「べつになにもばらさないよ。何も見なかったことにする」
「…そうしてくれると助かる。ありがとう」
「うん」
「…黒尾くん、さ」
「うん」
「……なにも、聞かないの?」


首が痛んだので、身体の向きを完全に彼女に向けた。ぎゅうっと強く手を握りしめていて、ちょんと肩を押したら簡単に崩れ落ちてしまいそうなほど足が震えている。相当勇気が要ったと思う。素晴らしい勇姿だった。

白井文花。きみは、凄い。


僕は何も聞かない。逆に、彼女は深く聞いてほしかったのだろうか。理解してくれるかもわからない、必要最低限の会話しか交わしたことのないクラスメイトに話すべきことなのだろうか。

彼女と、隣のクラスの永沼雪が昼休みに空き教室でキスをしていた。いや、厳密には白井文花が永沼雪に無理やり迫っていた、の方が正しいかもしれない。

その事実に、たまたま見かけてしまっただけの僕が触れていい話だとは思わない。恥ずかしい、申し訳ない、知られたくない。簡単に口に出せない、悲しき愛の行方。

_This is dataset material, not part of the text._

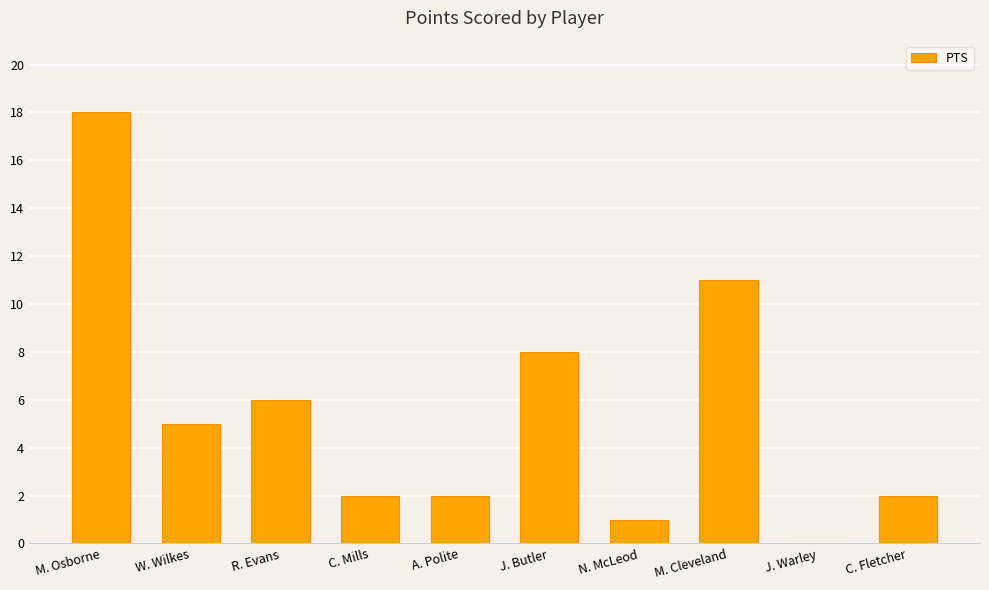

How many categories are shown in the chart?

10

「白井さんが話したいなら話せばいい、BGMだと思って聞き流すから。話したくないなら、暗くならないうちに帰った方が良いと思う。僕、白井さんのこと送ったりできないし。同情はしないけど、白井さんの気持ちに似てる感情は、同じ人間としてわかるかもしれない」

「なにそれ…、優しいか優しくないのかわかんないよ…」
「一応部活中だから。無駄話は良くないかなって」
「へ、変だよ黒尾くん」
「そうかな」
「……あのね、あたしね」
「うん」

「女の子を好きになっちゃうの、きっと病気なんだよね」

こぼれた涙が、僕にはとても眩しかった。